裸足で待ってる




「名前、名前!」
「ん」
「名前……!」
「な、」
「名前!」
「なにっ、なに?」

 すぐそばから必死に自分を呼ぶ声が聞こえ、慌てて目を開けると、隣に寝ていたはずの臨也が覆い被さるように私の肩を揺すっていた。

「……名前」
「ど、どうしたの」
「……いや……寝てた?」
「……寝てたよ……臨也は寝てなかったの?」
「……寝てたよ」
「……うん?」
「………ハァ」
「??……?」

 何が起きたのかわからず、臨也を見て、部屋の中を見渡す。暗い部屋、暗い色のベッド、シーツだけが白い。デジタル時計は深夜3時を示していた。特に異常は見受けられない。もう一度、臨也の顔を覗きこむ。
 彼はガクリと私の肩口に頭を乗せ、しばらく微動だにしなかった。かと思えば、もぞもぞと起き上がり崩したあぐらをかく。

「だ、大丈夫?」
「……あー」
「じゃない?」
「……平気。今すごい嫌な夢みたんだけど、覚えてないっていうか、言いたくない。なんか……ん、喉痛いかも」

 臨也は片手で顔を擦りながら、臨也にしてはよく解らないことをぶつぶつと言って、そのまま水を飲みに階下へ降りてしまった。彼の家に泊まるのは初めてではないが、こんなことは初めてだった。
 臨也だって人間なのだから、悪夢にうなされることくらいあるだろう。むしろ毎晩うなされないのだから神経が図太いと言える。罪悪感に希薄だ。そんな臨也が寝ている私を叩き起こすなんて。それも単純に怖かったというより、私の生死を確認しているようだった。彼の夢で私に何があったのか。

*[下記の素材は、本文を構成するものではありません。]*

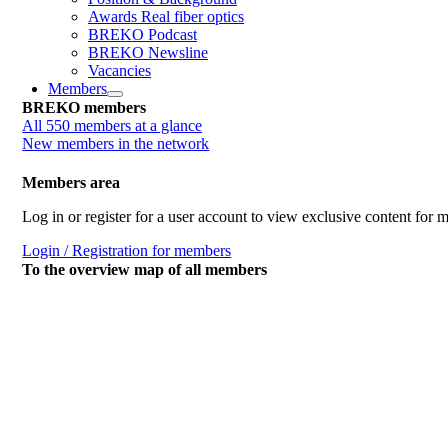
Awards Real fiber optics
BREKO Podcast
BREKO Newsline
Vacancies
Members
BREKO members
All 550 members at a glance
New members in the network
Members area
Log in or register for a user account to view exclusive content for
Login / Registration for members
To the overview map of all members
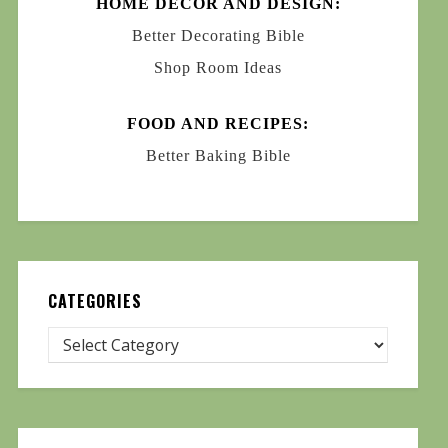
HOME DECOR AND DESIGN:
Better Decorating Bible
Shop Room Ideas
FOOD AND RECIPES:
Better Baking Bible
CATEGORIES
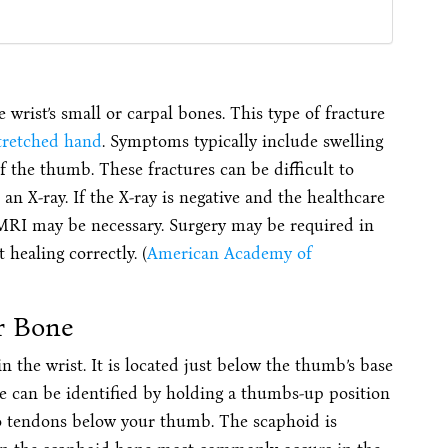
 wrist’s small or carpal bones. This type of fracture
stretched hand
. Symptoms typically include swelling
f the thumb. These fractures can be difficult to
an X-ray. If the X-ray is negative and the healthcare
 MRI may be necessary. Surgery may be required in
 healing correctly. (
American Academy of
r Bone
n the wrist. It is located just below the thumb’s base
ne can be identified by holding a thumbs-up position
wo tendons below your thumb. The scaphoid is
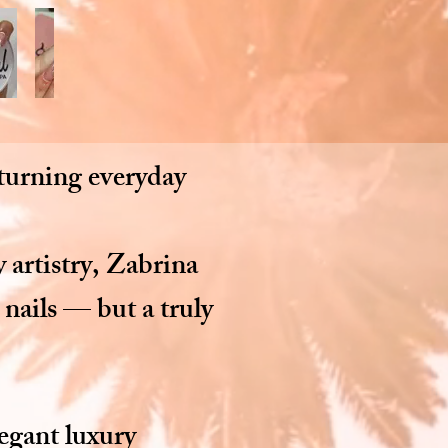
 turning everyday
 artistry, Zabrina
 nails — but a truly
legant luxury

 少し想像していたら、悲しいような愛しいような気持ちになって胸がくっとつまった。臨也に続いて私も部屋を出る。
 壁に沿ったロフト風の階段を降りると、キッチンに立つ臨也の背中が見えた。私もグラスを手に取って、ペットボトルの水を注いでもらう。ふぅ、と一息つき寄りかかった臨也の肩は、じわりと湿っていた。

「寝汗ひどいよ」
「冷や汗だよ」
「風邪引く」
「名前こそ、下穿けば?」
「見当たらなかった」

 室内とはいえ、太股が空気にさらされ少し寒い。パジャマの裾を引っ張ってみたがコットンなので意味がなかった。

「ね、もう平気?」
「んん」
「……平気に見えないけど」

 臨也は不明瞭な返事をして冷蔵庫を閉じると、腕を組みうつむいた。

「なんか、すごいくだらない理由で名前が死んだから、そりゃないだろと思ってさ」
「……臨也があんなに焦るくらいくだらない理由ってなによ」
「言えないね」

 カリカリ梅が喉にはまって死にそうになったことはあるが、それ以上にくだらない理由だろうか。そう聞くと、さすがにもうちょっと緊張感あったかな、と返された。自分の想像力の及ばないレベルの間抜けさを、現実の恋人が持ち合わせていたことに興醒めしたのか、臨也は今までの神妙な顔を取り下げいつもの呆れ顔に戻っていた。顔色もだいぶ良くなっていて安心する。

「なんか馬鹿らしくなってきた」
「そう顔に書いてある」
「俺のシリアスを返してよ」
「知らないよ。勝手に盛り上がったんじゃない」

 臨也は汗に濡れたTシャツをぐいと脱ぎ洗濯機に放りこむと、無言で風呂場へ入っていってしまった。今さら羞恥にかられているのかもしれない。

「着替え持ってくるー?」
「いい。すぐ上行く」

 でも賭けてもいい。彼はこの後私を強く抱いて眠る。きっと痛いくらいだが、寝たふりをしていてやろうと思う。